Under the same circumstances, downgrading numpy gives again the same results:

# python -m pip install numpy==1.19.5
Collecting numpy==1.19.5
  Downloading numpy-1.19.5-cp38-cp38-manylinux2010_x86_64.whl (14.9 MB)
     ━━━━━━━━━━━━━━━━━━━━━━━━━━━━━━━━━━━━━━━━ 14.9/14.9 MB 13.5 MB/s eta 0:00:00
Installing collected packages: numpy
  Attempting uninstall: numpy
    Found existing installation: numpy 1.24.4
    Uninstalling numpy-1.24.4:
      Successfully uninstalled numpy-1.24.4
Successfully installed numpy-1.19.5
WARNING: Running pip as the 'root' user can result in broken permissions and conflicting behaviour with the system package manager. It is recommended to use a virtual environment instead: https://pip.pypa.io/warnings/venv

[notice] A new release of pip is available: 23.0.1 -> 23.3.1
[notice] To update, run: pip install --upgrade pip
root@4646a2f8bd9c:/GENRE# python3 main.py --yago -i data/agolo_v2_beta.benchmark.jsonl  -o genre-agolo-linked-articles.jsonl --split_iter --mention_trie data/mention_trie.pkl  --mention_to_candidates_dict data/mention_to_candidates_dict.pkl
Traceback (most recent call last):
  File "main.py", line 3, in <module>
    from model import Model
  File "/GENRE/model.py", line 6, in <module>
    from genre.fairseq_model import GENRE
  File "/GENRE/genre/fairseq_model.py", line 15, in <module>
    from fairseq.models.bart import BARTHubInterface, BARTModel
  File "/GENRE/fairseq/fairseq/models/__init__.py", line 208, in <module>
    module = importlib.import_module("fairseq.models." + model_name)
  File "/usr/local/lib/python3.8/importlib/__init__.py", line 127, in import_module
    return _bootstrap._gcd_import(name[level:], package, level)
  File "/GENRE/fairseq/fairseq/models/wav2vec/__init__.py", line 6, in <module>
    from .wav2vec import *  # noqa
  File "/GENRE/fairseq/fairseq/models/wav2vec/wav2vec.py", line 25, in <module>
    from fairseq.tasks import FairseqTask
  File "/GENRE/fairseq/fairseq/tasks/__init__.py", line 15, in <module>
    from .fairseq_task import FairseqTask, LegacyFairseqTask  # noqa
  File "/GENRE/fairseq/fairseq/tasks/fairseq_task.py", line 13, in <module>
    from fairseq import metrics, search, tokenizer, utils
ImportError: cannot import name 'metrics' from 'fairseq' (unknown location)
agolo-alan-hogue commented 12 months ago

And again the same thing, this time on an ubuntu machine with twice as much ram:

# python3 main.py --yago -i data/agolo_v2_beta.benchmark.jsonl  -o genre-agolo-linked-articles.jsonl --split_iter --mention_trie data/mention_trie.pkl  --mention_to_candidates_dict data/mention_to_candidates_dict.pkl
load model...
1042301B [00:00, 27201737.57B/s]
456318B [00:00, 13431321.23B/s]
load data/mention_trie.pkl...
Killed
agolo-alan-hogue commented 12 months ago

Same with alternate data:

# python3 main.py --yago -i data/agolo_v2_beta.benchmark.jsonl  -o genre-agolo-linked-articles.jsonl --split_iter --mention_trie data/mention_trie.dalab.pkl  --mention_to_candidates_dict data/mention_to_candidates_dict.dalab.pkl
load model...
load data/mention_trie.dalab.pkl...
load data/mention_to_candidates_dict.dalab.pkl...
Killed
flackbash commented 3 months ago

Hi, I had the same numpy problems (originating from fairseq) which you described.

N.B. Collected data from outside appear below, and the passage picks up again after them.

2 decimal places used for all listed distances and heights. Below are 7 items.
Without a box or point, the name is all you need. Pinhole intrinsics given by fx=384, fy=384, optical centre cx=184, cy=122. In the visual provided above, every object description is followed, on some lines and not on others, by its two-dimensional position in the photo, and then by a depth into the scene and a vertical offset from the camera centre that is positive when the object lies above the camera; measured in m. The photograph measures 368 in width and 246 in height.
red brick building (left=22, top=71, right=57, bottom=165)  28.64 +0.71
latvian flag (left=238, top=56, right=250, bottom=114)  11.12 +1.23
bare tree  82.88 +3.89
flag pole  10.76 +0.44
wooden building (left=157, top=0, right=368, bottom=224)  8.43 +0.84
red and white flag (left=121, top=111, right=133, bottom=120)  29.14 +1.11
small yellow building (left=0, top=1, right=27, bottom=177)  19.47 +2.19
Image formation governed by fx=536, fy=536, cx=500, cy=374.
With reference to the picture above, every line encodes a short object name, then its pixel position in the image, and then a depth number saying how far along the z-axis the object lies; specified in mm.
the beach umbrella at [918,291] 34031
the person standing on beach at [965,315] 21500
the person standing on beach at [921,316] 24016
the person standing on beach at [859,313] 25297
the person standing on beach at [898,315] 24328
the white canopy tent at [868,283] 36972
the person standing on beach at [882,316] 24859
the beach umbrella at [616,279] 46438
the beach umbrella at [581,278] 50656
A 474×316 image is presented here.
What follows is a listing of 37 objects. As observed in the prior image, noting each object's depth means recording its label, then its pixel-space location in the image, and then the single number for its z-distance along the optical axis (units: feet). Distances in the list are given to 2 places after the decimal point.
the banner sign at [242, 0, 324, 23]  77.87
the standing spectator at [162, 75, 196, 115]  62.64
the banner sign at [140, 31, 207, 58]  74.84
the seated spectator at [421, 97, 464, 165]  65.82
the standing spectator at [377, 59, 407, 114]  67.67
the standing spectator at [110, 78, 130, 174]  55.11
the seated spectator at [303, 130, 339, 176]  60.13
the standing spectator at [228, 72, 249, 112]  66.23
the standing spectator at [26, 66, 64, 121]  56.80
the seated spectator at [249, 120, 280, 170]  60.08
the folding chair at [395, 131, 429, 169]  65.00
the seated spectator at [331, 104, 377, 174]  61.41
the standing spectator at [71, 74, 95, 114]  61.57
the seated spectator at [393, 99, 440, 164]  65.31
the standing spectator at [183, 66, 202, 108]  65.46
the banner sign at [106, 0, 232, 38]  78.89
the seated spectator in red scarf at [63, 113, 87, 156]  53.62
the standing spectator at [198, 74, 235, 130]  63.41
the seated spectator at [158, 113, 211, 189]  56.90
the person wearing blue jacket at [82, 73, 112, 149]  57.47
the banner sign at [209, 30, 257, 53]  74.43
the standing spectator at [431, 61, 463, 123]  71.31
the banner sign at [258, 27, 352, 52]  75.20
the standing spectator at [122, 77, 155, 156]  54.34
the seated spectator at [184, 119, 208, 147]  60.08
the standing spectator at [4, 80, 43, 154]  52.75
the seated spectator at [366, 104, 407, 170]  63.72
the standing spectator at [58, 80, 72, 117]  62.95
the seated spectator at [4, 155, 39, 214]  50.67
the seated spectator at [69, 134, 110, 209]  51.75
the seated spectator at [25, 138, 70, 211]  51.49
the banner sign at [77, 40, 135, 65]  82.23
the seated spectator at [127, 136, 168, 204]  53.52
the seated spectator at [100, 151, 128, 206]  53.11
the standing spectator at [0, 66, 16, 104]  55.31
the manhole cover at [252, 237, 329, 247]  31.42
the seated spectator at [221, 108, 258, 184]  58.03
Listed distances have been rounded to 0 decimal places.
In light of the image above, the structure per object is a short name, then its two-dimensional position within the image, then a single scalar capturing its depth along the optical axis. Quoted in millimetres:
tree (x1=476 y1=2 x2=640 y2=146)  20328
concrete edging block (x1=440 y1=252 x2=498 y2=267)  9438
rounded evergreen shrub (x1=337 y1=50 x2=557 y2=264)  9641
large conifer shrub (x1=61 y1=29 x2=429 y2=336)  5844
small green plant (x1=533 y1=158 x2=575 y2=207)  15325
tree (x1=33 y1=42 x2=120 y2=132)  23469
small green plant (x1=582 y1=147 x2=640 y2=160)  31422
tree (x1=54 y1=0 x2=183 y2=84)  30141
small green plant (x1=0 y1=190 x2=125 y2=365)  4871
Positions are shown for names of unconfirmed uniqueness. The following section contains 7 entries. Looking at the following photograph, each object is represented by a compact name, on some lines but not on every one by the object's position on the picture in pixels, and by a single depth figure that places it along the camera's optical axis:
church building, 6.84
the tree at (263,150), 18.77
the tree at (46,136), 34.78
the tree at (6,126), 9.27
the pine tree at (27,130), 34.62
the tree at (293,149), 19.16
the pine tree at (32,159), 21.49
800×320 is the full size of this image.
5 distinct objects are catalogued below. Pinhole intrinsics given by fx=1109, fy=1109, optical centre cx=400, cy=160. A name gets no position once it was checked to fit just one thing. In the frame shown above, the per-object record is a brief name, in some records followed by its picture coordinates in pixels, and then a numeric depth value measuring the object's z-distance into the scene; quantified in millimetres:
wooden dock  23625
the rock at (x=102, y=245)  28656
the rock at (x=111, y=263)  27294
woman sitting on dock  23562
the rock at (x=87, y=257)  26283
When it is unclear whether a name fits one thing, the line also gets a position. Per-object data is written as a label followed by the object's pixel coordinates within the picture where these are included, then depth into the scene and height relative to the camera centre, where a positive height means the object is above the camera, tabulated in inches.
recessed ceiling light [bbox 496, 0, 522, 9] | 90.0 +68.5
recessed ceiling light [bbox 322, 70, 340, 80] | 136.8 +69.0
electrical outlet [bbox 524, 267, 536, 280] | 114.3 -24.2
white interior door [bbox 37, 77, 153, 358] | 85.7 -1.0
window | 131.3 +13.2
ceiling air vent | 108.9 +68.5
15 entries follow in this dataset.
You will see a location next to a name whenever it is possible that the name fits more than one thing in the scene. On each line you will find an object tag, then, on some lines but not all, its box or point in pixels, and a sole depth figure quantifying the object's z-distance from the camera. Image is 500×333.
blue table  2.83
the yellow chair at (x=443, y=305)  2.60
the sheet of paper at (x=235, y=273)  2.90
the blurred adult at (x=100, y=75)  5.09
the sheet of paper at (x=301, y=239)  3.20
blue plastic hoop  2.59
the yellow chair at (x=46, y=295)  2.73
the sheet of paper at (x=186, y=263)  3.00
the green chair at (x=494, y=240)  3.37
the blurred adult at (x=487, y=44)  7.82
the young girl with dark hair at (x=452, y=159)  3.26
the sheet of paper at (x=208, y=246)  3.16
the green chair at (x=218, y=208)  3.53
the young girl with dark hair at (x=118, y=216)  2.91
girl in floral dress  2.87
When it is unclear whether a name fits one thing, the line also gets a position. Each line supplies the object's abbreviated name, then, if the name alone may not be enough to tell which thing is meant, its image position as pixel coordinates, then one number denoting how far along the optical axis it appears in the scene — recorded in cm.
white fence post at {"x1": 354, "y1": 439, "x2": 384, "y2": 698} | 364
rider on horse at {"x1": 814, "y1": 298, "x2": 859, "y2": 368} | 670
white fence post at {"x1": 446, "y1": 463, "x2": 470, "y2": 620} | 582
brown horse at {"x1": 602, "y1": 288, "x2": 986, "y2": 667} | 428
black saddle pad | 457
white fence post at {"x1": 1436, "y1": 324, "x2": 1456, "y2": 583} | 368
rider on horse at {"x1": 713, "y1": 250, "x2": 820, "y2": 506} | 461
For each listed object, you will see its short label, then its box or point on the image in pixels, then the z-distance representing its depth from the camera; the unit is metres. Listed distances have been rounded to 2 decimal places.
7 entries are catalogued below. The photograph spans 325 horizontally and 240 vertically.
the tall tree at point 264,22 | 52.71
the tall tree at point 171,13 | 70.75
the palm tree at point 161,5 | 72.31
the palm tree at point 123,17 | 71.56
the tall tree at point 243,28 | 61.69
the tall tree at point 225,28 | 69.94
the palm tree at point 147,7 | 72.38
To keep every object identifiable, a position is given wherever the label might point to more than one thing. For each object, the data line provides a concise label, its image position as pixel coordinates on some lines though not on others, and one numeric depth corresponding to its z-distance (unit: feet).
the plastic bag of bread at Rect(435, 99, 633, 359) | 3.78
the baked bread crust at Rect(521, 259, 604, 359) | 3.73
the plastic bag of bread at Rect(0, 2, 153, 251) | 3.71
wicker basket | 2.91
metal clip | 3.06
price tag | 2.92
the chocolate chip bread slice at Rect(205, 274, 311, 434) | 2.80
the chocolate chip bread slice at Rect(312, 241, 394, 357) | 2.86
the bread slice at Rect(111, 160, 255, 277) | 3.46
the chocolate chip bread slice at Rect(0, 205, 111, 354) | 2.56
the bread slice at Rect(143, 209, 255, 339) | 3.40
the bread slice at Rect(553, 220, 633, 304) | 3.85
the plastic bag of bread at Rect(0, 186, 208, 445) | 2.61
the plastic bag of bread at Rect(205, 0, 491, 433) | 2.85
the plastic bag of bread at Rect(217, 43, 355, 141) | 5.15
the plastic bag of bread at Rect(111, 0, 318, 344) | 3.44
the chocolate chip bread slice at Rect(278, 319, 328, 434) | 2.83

For me everything is working now with python 3.8.12 when I run the following command for the installation of the requirements:

torch pytest requests spacy gdown fairseq

I assume there is no need anymore to install the fairseq clone from Nicola de Cao since this PR was merged in the official repository: https://github.com/facebookresearch/fairseq/pull/3276

Regarding RAM requirements: Loading the model and tries for me takes around 20GB.